Near-Field RMA Algorithm of Bistatic Circular Synthetic Aperture Radar
摘要
Microwave turntable imaging for industrial non-destructive testing or contraband detection shares similar imaging geometry with circular synthetic aperture radar (CSAR), but differs distinctly in imaging modality and signal processing. First, its ultra-short standoff distance requires continuous-wave (CW) transmission and a bistatic antenna configuration (to suppress transceiver crosstalk), replacing long-range Synthetic Aperture Radar (SAR)’s “stop–go” mode with a fixed-bistatic-angle CW mode. Second, its large field of view and wide antenna beamwidth cause near-field electromagnetic propagation with significant wavefront curvature, making conventional CSAR algorithms (relying on far-field plane-wave approximation) inapplicable—these induce severe phase errors, leading to range migration correction mismatch and image blurring/distortion.

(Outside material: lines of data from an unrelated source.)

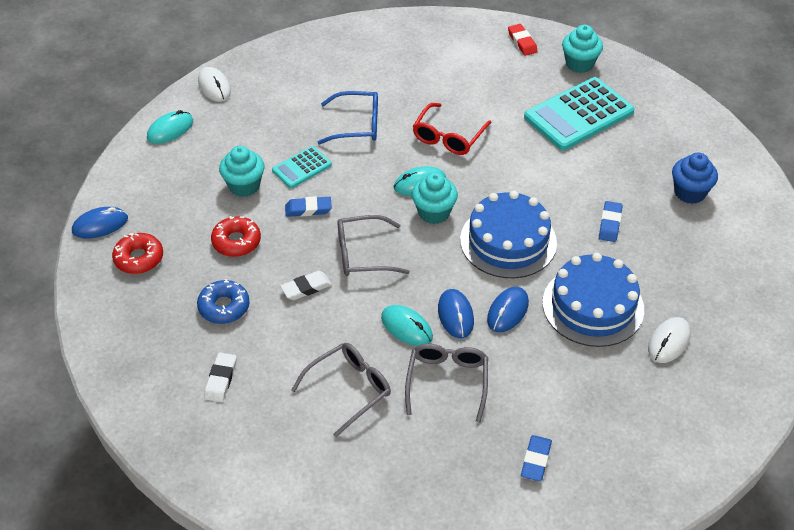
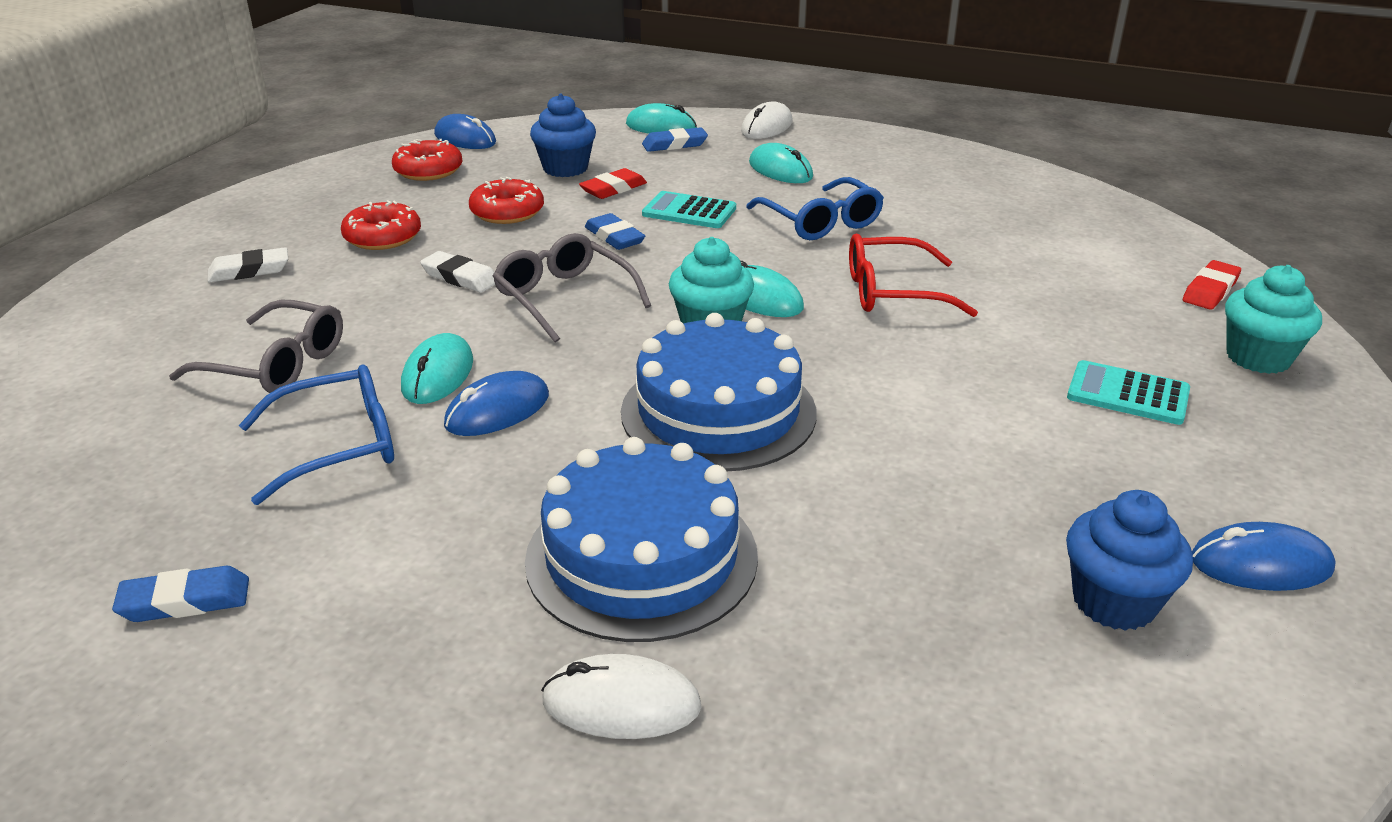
camera: 60 degrees right, 15 degrees down
blue donut [197,279,250,324] -> red donut [341,200,421,250]
turquoise cupcake [219,146,264,197] -> red eraser [579,168,647,199]
grey glasses [405,344,488,423] -> blue glasses [239,365,394,505]
blue mouse [487,287,529,332] -> blue mouse moved to [1192,522,1336,591]
turquoise calculator [524,77,635,150] -> turquoise calculator [1067,360,1190,425], size x0.52
blue eraser [599,201,623,242] -> blue eraser moved to [642,127,708,152]
none -> blue cupcake [530,94,596,177]
none -> turquoise mouse [749,143,813,183]

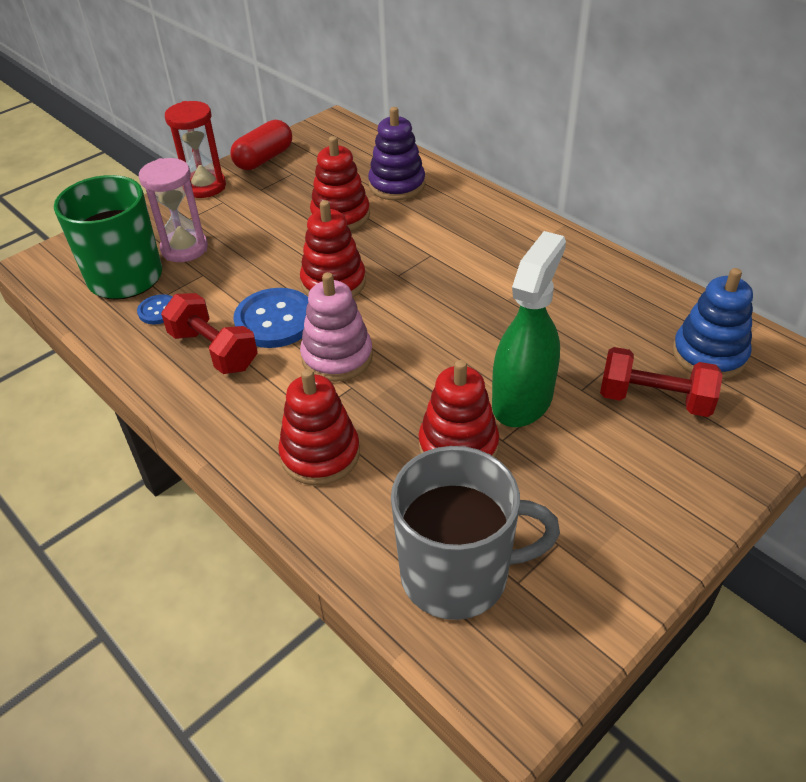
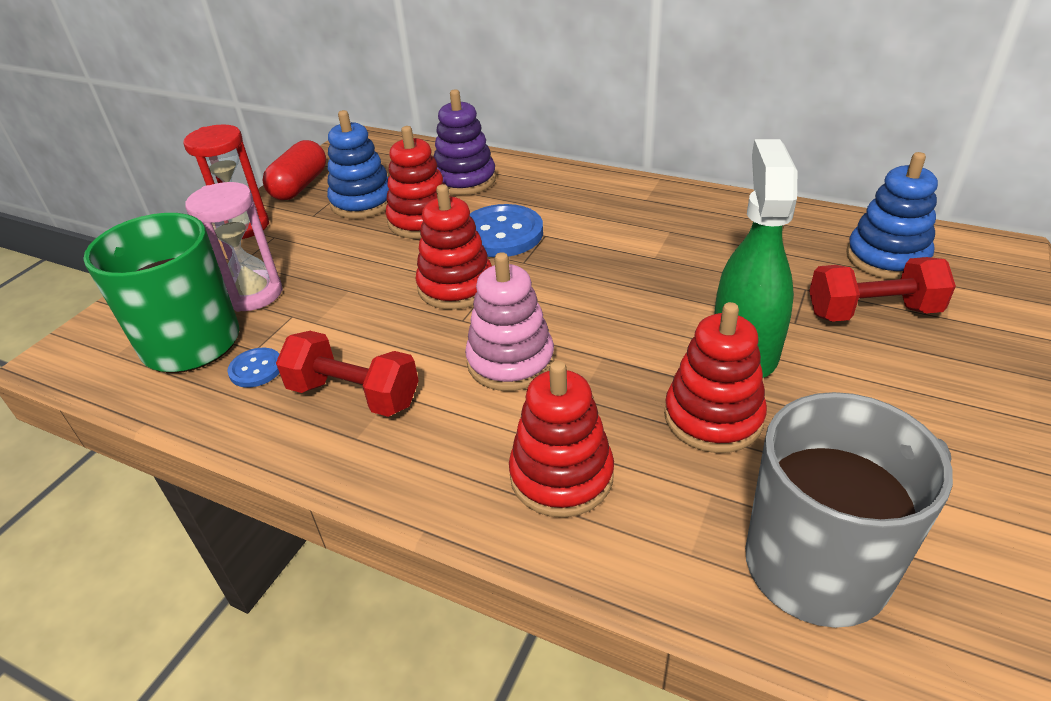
camera: 20 degrees left, 5 degrees down
blue button [233,288,308,348] -> blue button moved to [470,204,543,257]
none -> blue stacking toy [327,110,389,219]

To reduce such errors, cut system costs, and improve resolution/computational efficiency, a circular convolution-based range migration algorithm (RMA) is proposed for slant-plane-to-ground-plane transformation in turntable near-field imaging. The system uses a fixed bistatic angle (BA) antenna pair for slant-plane sampling. The algorithm first compensates elevation-dependent phases to map echoes to an equivalent ground plane, then derives a matched filtering kernel via polar-coordinate spherical wave decomposition, circular convolution, and discrete Fourier transform (DFT) properties, and finally reconstructs images through multi-dimensional inverse DFT and STOLT interpolation. Point-target simulations, full-wave FEKO modeling, and laboratory tests confirm high-resolution imaging over a large bistatic angle aperture.